§ **CONSEGNA A**
Riscrivi il passo del testo su Termoli compreso tra “Ti chiedo di” e “il tuo silenzio.”, mettendo “alba” al posto di “tramonto”.
§ **CONSEGNA B**
Elenca tutte le frasi del testo su Termoli che cominciano con la parola “Luogo”.
§ **CONSEGNA C**
Per favore, prosegui il testo su Termoli e sul libro di Pierfranco Bruni a partire dalla sua ultima frase.

§ **TESTO ESTRATTO**
>>>>
“In percezione di sorriso” Pierfranco Bruni in ricordanze e incontri.

“In Percezione di sorriso” di Pierfranco Bruni. Una pagina di questo libro guarda a Termoli. Luogo di terra e di mare. Luogo dei Mediterranei ampi. Luogo di sorrisi nel silenzio, se sorridi non parli, comunicano gli sguardi. Luogo di conversazioni senza luci ma mai al buio. Termoli, una tappa nei percorsi di anni dove il vento porta sussurri e danze incomprese e palesi. La percezione di sorrisi con sorelle perse mai perdute in abbracci tenaci  e forti.
Ti chiedo di non morire in questa luce di mare per un gesto di tramonto. Conta i passi che hai perso in questi anni di viaggio in cerca di dimenticanza. Non morire ancora una volta perché più vai via e più la tua assenza racconta la tua presenza. Ti prego di restare almeno per un frammento di frase nelle mie parole che hanno di me il tuo silenzio.
<<<<
§ **DATI ESTRATTI**
>>>>
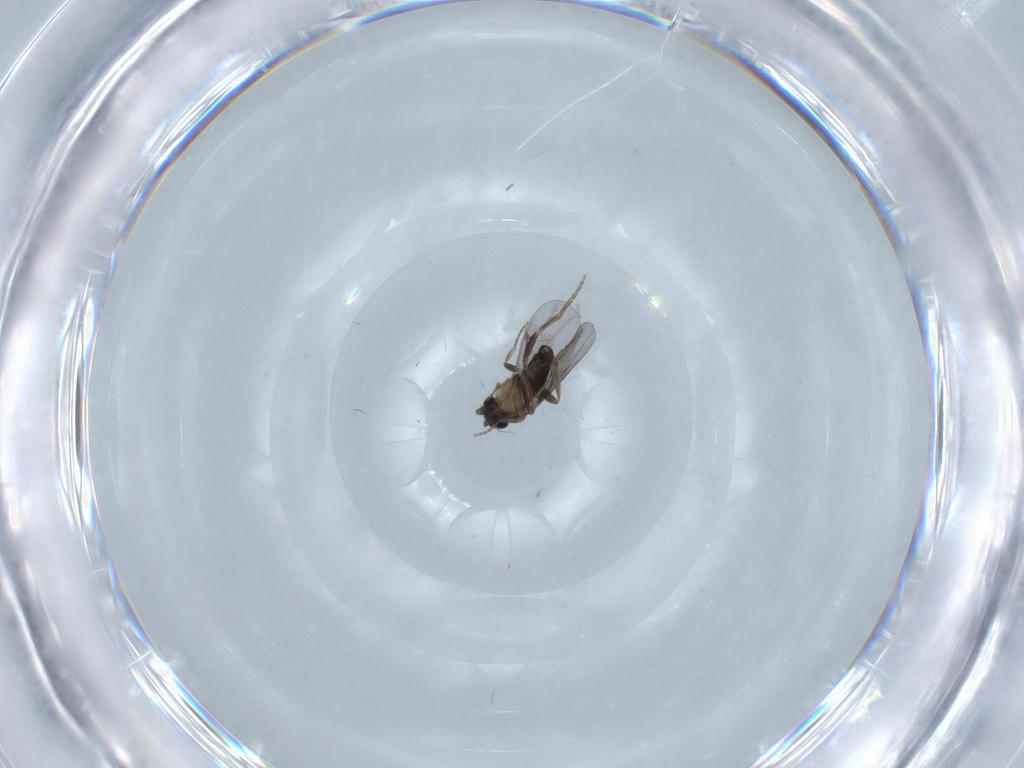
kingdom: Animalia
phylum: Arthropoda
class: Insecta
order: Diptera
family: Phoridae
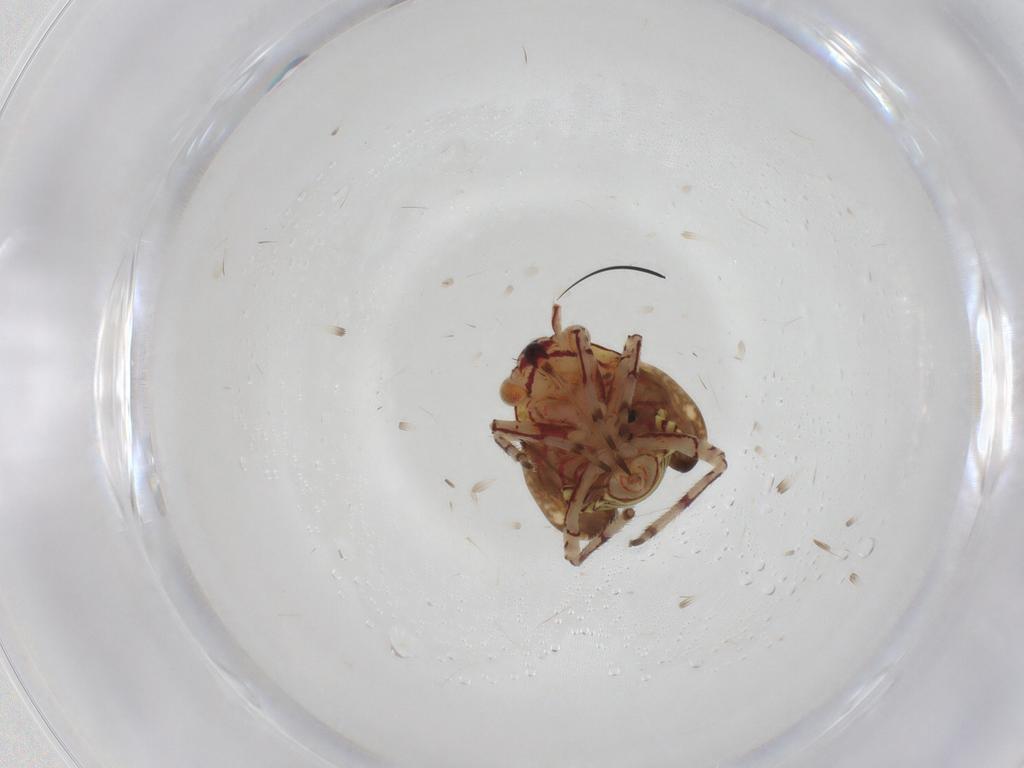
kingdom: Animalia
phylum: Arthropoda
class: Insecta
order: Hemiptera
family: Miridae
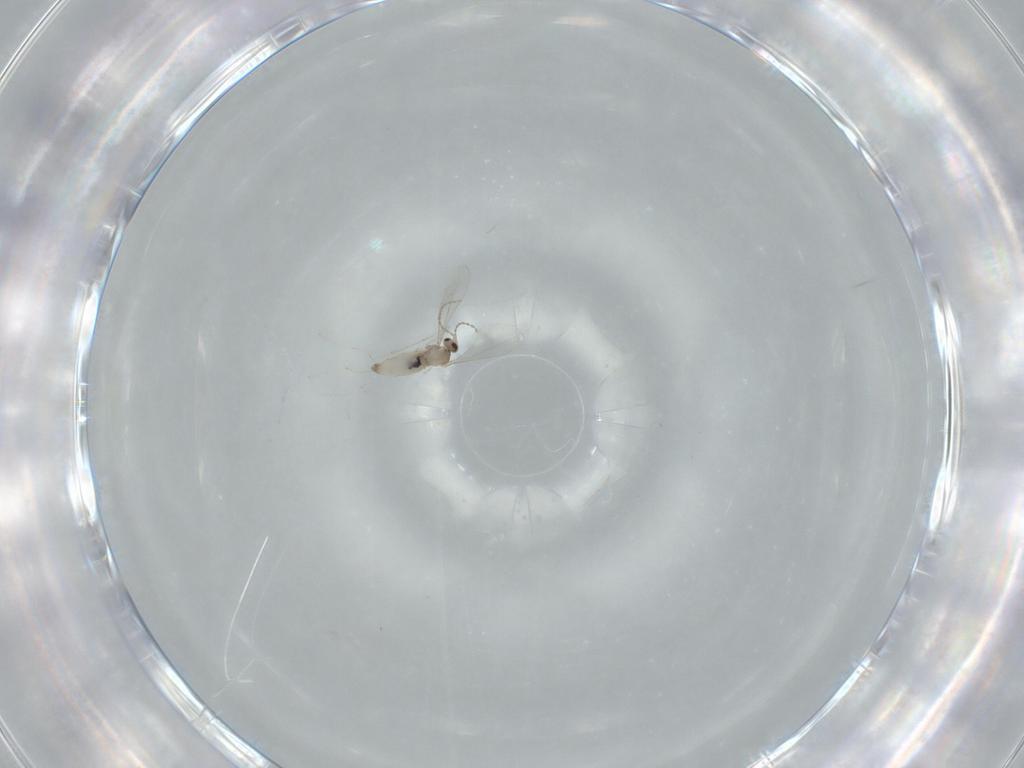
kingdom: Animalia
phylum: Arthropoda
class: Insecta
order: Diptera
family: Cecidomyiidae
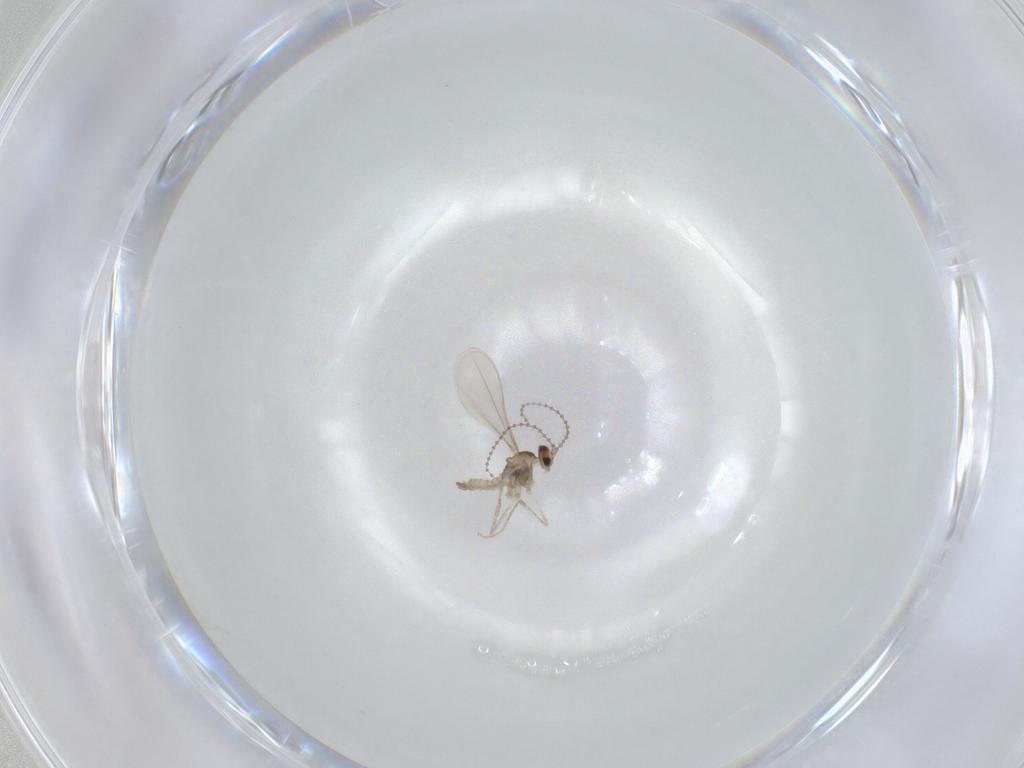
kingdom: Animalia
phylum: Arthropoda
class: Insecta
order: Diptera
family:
<<<<
§ **RISPOSTA A**
Ti chiedo di non morire in questa luce di mare per un gesto di alba. Conta i passi che hai perso in questi anni di viaggio in cerca di dimenticanza. Non morire ancora una volta perché più vai via e più la tua assenza racconta la tua presenza. Ti prego di restare almeno per un frammento di frase nelle mie parole che hanno di me il tuo silenzio.

§ **RISPOSTA B**
- Luogo di terra e di mare.
- Luogo dei Mediterranei ampi.
- Luogo di sorrisi nel silenzio, se sorridi non parli, comunicano gli sguardi.
- Luogo di conversazioni senza luci ma mai al buio.

§ **RISPOSTA C**
L’ombra, le parole, lo spazio e il tempo è qui che vagano i cercatori di verità fra infedeltà e maldicenze. Fra i benpensanti e i malpensanti arrivarono i pensanti, furono faro e segnarono il cammino e la via.
Un quaderno potrà cambiare colore di copertina mai di contenuti. Ma che ne può sapere chi non ha letto il testo?